[DATA FOR REVIEW — start]

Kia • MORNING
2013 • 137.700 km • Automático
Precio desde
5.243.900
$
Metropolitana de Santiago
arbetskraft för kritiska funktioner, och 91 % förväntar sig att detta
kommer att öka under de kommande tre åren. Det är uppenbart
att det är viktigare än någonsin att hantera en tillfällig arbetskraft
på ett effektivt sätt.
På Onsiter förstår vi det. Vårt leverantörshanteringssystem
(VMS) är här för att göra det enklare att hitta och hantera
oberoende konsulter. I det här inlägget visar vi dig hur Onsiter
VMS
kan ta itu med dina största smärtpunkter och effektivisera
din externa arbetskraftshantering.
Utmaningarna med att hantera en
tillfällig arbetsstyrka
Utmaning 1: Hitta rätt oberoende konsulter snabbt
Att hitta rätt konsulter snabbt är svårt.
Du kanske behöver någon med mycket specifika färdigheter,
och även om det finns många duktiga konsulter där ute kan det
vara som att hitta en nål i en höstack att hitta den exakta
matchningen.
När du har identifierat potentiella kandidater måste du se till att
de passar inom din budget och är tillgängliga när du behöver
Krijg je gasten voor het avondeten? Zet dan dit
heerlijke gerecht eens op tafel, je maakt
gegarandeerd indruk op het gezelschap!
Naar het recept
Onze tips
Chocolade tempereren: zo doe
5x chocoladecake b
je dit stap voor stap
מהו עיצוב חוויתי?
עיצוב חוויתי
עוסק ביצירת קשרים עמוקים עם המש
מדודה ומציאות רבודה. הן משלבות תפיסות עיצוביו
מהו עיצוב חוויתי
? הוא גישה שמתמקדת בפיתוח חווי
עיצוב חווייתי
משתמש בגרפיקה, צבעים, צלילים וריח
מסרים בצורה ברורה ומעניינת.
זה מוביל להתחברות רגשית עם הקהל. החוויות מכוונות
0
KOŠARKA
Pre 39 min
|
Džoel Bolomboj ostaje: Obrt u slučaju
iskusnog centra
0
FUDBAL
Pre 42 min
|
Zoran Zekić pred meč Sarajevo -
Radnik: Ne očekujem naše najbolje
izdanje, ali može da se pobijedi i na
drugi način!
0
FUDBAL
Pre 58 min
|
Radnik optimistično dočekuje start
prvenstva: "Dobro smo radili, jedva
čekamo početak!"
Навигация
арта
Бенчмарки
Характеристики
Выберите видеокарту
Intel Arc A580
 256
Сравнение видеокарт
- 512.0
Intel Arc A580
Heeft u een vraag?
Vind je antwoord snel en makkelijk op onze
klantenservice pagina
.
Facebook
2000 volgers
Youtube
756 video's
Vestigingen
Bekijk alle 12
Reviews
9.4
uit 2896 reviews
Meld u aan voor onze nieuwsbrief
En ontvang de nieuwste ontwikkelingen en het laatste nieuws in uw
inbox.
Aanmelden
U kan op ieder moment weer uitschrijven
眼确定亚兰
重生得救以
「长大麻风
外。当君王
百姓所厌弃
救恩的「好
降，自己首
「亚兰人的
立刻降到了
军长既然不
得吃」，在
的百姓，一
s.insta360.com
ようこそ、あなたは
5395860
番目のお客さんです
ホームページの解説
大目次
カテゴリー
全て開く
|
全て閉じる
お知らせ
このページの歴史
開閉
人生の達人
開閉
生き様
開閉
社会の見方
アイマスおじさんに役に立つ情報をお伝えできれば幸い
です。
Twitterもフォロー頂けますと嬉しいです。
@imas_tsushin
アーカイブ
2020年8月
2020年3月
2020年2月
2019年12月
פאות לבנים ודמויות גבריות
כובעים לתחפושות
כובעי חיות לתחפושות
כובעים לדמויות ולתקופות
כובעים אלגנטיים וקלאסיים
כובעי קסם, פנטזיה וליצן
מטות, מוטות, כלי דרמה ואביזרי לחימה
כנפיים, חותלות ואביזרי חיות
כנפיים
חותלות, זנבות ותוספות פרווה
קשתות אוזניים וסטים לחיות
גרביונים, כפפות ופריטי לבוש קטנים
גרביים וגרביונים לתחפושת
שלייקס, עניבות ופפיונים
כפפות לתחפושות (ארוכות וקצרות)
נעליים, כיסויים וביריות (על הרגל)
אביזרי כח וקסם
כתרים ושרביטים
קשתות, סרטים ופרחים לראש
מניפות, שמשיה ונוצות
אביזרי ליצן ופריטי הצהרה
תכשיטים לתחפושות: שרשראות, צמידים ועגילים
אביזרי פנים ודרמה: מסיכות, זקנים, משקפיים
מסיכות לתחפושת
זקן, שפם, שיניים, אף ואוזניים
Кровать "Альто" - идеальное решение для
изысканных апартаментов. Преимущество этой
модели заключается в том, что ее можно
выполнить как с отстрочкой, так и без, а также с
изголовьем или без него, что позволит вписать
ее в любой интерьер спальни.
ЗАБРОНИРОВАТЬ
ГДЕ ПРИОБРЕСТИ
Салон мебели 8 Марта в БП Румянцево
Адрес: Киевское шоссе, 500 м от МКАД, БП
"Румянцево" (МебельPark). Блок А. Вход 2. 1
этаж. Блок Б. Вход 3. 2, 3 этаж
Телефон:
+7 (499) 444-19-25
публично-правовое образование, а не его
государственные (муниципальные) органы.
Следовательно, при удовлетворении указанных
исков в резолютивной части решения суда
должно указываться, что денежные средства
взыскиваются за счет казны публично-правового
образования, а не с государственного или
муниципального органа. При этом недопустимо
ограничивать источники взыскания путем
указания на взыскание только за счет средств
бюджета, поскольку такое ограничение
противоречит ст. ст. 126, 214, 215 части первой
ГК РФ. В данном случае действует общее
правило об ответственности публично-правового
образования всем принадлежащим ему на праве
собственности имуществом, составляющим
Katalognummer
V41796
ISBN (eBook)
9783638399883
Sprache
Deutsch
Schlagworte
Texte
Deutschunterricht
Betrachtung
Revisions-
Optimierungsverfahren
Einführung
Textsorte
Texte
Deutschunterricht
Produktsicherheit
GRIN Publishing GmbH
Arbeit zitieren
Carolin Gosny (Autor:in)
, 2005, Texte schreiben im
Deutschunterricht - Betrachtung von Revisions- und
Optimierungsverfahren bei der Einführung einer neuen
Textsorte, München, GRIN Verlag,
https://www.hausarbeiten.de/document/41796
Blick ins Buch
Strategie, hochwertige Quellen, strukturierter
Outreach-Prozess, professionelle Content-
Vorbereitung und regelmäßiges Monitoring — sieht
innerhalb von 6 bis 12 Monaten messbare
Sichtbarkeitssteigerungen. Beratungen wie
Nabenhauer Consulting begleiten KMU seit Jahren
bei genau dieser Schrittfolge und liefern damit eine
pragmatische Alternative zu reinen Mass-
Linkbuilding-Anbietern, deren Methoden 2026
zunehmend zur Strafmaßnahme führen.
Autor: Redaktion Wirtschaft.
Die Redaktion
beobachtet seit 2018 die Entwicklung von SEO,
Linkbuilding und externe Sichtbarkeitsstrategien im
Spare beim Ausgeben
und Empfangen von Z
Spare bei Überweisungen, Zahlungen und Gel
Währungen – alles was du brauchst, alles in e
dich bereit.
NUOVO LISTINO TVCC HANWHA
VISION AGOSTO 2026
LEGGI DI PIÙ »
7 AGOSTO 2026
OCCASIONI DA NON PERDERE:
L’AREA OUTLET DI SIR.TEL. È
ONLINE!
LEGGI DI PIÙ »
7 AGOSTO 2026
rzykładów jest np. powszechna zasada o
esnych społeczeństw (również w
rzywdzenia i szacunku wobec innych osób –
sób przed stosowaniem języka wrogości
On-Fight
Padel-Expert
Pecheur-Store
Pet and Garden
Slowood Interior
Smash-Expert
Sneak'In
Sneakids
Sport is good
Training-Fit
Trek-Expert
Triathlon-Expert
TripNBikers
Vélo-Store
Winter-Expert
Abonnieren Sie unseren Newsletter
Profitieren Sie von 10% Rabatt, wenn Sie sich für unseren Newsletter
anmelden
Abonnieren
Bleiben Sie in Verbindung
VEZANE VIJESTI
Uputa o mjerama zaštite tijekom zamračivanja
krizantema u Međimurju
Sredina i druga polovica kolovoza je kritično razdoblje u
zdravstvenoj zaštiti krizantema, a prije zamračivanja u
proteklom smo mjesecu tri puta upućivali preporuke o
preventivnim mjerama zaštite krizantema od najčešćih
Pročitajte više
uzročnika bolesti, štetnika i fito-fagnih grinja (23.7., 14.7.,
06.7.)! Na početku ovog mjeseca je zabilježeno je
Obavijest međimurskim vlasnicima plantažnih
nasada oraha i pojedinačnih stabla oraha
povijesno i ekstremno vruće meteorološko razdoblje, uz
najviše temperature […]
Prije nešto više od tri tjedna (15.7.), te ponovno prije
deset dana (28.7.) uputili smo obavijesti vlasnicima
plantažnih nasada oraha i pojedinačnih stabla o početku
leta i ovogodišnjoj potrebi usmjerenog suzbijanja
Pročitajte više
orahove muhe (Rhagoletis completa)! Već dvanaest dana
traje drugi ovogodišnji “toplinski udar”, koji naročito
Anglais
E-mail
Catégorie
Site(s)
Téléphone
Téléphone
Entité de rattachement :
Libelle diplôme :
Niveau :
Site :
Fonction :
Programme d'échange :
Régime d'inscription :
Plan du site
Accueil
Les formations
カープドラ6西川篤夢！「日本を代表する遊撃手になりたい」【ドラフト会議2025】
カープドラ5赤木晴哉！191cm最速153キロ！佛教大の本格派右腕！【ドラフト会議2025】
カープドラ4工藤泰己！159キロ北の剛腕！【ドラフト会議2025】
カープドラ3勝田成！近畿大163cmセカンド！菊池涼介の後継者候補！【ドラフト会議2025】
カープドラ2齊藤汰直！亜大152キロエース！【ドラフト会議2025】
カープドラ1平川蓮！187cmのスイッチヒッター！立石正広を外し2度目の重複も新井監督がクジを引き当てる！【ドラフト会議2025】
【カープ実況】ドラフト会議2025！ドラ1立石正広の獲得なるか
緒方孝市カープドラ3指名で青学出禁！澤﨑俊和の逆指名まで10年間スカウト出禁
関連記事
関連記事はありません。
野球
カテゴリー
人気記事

[DATA FOR REVIEW — finish]

**TASK OBJECTIVE**
Go to the line with "Следовательно, при удовлетворении указанных" in the entries above and repeat every line from there through the line with "innerhalb von 6 bis 12 Monaten messbare", exactly and with no other text.

**EXERCISE OUTPUT**
Следовательно, при удовлетворении указанных
исков в резолютивной части решения суда
должно указываться, что денежные средства
взыскиваются за счет казны публично-правового
образования, а не с государственного или
муниципального органа. При этом недопустимо
ограничивать источники взыскания путем
указания на взыскание только за счет средств
бюджета, поскольку такое ограничение
противоречит ст. ст. 126, 214, 215 части первой
ГК РФ. В данном случае действует общее
правило об ответственности публично-правового
образования всем принадлежащим ему на праве
собственности имуществом, составляющим
Katalognummer
V41796
ISBN (eBook)
9783638399883
Sprache
Deutsch
Schlagworte
Texte
Deutschunterricht
Betrachtung
Revisions-
Optimierungsverfahren
Einführung
Textsorte
Texte
Deutschunterricht
Produktsicherheit
GRIN Publishing GmbH
Arbeit zitieren
Carolin Gosny (Autor:in)
, 2005, Texte schreiben im
Deutschunterricht - Betrachtung von Revisions- und
Optimierungsverfahren bei der Einführung einer neuen
Textsorte, München, GRIN Verlag,
https://www.hausarbeiten.de/document/41796
Blick ins Buch
Strategie, hochwertige Quellen, strukturierter
Outreach-Prozess, professionelle Content-
Vorbereitung und regelmäßiges Monitoring — sieht
innerhalb von 6 bis 12 Monaten messbare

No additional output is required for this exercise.